Pose estimation data:
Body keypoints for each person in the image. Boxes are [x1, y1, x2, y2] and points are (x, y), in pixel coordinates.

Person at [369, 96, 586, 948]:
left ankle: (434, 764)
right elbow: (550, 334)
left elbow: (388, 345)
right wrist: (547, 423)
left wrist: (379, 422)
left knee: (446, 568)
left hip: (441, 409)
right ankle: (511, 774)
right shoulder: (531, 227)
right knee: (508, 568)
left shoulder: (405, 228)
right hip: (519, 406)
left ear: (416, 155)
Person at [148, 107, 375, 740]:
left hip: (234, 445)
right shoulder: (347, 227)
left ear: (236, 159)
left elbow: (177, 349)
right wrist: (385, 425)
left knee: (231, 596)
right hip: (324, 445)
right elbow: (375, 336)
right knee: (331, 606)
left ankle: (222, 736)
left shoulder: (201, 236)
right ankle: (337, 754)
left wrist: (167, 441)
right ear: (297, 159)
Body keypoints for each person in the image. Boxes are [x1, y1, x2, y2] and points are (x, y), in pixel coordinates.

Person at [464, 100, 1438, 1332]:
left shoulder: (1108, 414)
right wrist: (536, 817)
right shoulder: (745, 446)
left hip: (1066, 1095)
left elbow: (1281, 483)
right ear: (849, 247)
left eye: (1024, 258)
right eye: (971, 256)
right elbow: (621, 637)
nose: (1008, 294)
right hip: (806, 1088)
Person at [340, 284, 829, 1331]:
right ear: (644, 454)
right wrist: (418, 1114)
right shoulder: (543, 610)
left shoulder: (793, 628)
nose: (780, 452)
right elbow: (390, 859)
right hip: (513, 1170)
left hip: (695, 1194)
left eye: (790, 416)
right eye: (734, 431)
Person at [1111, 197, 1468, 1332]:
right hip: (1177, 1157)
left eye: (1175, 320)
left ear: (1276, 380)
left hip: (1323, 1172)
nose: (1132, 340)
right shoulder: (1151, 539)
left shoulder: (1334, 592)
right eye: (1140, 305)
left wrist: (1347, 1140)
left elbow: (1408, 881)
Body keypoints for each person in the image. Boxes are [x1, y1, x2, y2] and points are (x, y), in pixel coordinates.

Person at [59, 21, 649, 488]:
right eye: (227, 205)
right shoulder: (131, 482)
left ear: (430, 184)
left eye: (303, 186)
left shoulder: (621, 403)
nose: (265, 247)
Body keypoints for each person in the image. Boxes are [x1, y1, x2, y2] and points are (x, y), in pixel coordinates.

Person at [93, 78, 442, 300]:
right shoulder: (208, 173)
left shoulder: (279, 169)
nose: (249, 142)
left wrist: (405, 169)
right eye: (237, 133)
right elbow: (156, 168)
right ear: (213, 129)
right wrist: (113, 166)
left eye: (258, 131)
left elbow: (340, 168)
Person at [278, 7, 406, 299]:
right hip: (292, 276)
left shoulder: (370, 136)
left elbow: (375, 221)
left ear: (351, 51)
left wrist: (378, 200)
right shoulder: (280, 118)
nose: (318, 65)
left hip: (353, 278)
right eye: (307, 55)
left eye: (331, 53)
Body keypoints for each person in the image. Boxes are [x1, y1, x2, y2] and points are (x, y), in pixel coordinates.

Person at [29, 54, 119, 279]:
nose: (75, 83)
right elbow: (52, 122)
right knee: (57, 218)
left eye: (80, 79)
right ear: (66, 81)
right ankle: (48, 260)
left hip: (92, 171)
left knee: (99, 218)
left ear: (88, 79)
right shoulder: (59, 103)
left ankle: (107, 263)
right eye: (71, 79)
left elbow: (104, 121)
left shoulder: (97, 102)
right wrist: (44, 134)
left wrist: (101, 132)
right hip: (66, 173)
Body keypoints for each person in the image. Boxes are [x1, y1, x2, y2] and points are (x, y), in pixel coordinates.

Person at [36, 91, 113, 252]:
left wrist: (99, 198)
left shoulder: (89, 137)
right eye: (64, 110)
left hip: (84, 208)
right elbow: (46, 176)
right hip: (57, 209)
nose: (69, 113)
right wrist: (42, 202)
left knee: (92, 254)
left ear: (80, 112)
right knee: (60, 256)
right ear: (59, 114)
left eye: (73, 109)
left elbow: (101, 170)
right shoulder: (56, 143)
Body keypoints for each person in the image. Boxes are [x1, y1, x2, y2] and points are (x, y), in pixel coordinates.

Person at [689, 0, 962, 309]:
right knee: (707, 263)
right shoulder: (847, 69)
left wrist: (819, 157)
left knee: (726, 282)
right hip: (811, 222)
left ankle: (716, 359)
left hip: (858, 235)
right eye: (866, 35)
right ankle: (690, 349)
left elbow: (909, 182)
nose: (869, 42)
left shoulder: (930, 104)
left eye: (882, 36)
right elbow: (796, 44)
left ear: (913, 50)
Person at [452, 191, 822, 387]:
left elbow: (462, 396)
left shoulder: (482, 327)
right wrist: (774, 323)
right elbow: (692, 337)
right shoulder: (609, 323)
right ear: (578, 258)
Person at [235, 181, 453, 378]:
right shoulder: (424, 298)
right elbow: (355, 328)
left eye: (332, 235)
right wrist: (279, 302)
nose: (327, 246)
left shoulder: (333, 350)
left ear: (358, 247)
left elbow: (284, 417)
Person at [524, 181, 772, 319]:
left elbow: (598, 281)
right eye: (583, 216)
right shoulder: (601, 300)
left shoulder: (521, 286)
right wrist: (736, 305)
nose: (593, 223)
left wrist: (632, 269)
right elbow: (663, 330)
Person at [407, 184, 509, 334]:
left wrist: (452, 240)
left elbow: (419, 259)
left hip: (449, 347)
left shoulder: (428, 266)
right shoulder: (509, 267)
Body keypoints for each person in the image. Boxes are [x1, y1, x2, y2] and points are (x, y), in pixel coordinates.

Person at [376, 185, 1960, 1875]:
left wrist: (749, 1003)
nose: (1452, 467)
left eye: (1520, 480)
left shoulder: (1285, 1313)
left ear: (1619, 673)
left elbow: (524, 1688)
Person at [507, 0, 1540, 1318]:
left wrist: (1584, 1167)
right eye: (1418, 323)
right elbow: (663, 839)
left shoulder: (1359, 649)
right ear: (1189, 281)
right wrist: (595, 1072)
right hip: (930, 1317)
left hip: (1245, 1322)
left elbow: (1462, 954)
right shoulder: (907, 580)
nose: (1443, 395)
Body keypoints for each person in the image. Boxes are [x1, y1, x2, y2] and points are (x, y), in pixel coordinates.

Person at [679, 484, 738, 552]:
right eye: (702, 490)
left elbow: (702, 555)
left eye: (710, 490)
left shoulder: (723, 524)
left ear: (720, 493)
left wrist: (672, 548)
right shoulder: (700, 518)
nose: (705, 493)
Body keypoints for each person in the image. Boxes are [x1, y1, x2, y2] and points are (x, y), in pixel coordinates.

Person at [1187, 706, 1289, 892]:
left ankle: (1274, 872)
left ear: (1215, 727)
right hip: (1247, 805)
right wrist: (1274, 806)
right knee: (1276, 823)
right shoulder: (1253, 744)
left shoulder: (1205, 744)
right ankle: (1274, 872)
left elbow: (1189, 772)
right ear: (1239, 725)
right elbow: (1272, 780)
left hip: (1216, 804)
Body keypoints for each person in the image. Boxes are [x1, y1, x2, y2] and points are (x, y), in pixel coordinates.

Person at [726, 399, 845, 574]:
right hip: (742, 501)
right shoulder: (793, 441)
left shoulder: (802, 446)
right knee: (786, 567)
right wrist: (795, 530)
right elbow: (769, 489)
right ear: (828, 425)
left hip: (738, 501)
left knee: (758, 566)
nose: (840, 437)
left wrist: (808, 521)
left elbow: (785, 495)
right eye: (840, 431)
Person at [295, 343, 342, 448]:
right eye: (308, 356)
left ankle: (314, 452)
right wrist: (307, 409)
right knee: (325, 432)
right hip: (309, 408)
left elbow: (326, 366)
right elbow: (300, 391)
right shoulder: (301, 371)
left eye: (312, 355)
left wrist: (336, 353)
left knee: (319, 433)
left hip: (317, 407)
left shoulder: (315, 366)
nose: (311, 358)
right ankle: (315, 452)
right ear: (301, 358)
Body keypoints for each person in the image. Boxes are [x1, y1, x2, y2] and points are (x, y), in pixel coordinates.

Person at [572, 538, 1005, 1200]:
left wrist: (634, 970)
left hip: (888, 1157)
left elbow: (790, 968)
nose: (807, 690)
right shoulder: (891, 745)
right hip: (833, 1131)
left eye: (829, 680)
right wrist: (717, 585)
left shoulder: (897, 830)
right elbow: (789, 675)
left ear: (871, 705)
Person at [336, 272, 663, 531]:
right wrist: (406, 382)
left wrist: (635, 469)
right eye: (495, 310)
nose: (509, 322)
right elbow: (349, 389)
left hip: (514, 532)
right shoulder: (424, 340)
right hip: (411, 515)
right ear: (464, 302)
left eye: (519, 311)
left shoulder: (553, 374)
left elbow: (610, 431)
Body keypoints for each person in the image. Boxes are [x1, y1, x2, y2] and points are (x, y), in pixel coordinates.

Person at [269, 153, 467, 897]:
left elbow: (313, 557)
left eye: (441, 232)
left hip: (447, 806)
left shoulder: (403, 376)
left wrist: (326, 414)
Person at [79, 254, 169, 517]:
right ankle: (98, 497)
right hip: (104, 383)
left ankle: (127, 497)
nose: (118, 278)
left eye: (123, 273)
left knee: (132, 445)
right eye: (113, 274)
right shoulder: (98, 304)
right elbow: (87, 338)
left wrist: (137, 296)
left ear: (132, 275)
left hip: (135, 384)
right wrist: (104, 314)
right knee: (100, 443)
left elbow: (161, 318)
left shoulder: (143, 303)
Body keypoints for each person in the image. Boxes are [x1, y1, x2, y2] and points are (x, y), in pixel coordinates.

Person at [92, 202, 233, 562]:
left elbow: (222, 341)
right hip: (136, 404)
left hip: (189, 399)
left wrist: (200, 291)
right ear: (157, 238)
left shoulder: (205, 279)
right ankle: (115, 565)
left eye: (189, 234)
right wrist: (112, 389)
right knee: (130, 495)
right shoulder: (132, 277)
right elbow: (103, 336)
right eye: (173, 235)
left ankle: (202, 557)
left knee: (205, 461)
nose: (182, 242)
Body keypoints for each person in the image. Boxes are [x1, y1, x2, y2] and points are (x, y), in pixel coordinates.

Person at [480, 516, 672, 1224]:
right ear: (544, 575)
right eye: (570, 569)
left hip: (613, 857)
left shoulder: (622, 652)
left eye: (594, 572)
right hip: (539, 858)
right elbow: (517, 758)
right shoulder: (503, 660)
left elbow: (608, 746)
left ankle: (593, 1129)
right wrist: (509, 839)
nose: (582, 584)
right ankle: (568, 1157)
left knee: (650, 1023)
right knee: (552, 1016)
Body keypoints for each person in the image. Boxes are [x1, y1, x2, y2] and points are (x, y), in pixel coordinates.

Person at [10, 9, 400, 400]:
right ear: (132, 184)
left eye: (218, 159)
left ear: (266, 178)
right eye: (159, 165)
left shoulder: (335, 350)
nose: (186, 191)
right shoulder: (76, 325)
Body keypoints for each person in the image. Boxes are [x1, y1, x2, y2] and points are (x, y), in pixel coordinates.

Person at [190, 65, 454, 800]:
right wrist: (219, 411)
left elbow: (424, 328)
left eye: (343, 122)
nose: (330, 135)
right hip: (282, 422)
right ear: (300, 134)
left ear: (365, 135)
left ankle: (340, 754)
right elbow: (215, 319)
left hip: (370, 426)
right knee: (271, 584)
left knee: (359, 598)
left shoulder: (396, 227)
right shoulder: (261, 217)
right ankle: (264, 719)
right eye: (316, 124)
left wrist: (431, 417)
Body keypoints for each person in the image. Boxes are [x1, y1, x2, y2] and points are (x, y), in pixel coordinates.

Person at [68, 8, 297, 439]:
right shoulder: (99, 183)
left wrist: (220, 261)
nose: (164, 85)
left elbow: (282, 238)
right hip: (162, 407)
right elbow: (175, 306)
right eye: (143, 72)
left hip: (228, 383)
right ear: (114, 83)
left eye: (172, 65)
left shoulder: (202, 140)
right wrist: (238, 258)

What needs to be done: Nothing should appear in the answer except the lines above from the line with "left knee: (99, 218)" through the line with "left shoulder: (89, 137)", both included, written out exactly.

Task response:
left knee: (99, 218)
left ear: (88, 79)
right shoulder: (59, 103)
left ankle: (107, 263)
right eye: (71, 79)
left elbow: (104, 121)
left shoulder: (97, 102)
right wrist: (44, 134)
left wrist: (101, 132)
right hip: (66, 173)
Body keypoints for each person in the image. Boxes are [x1, y1, x2, y2] and points are (x, y), in pixel coordinates.

Person at [36, 91, 113, 252]:
left wrist: (99, 198)
left shoulder: (89, 137)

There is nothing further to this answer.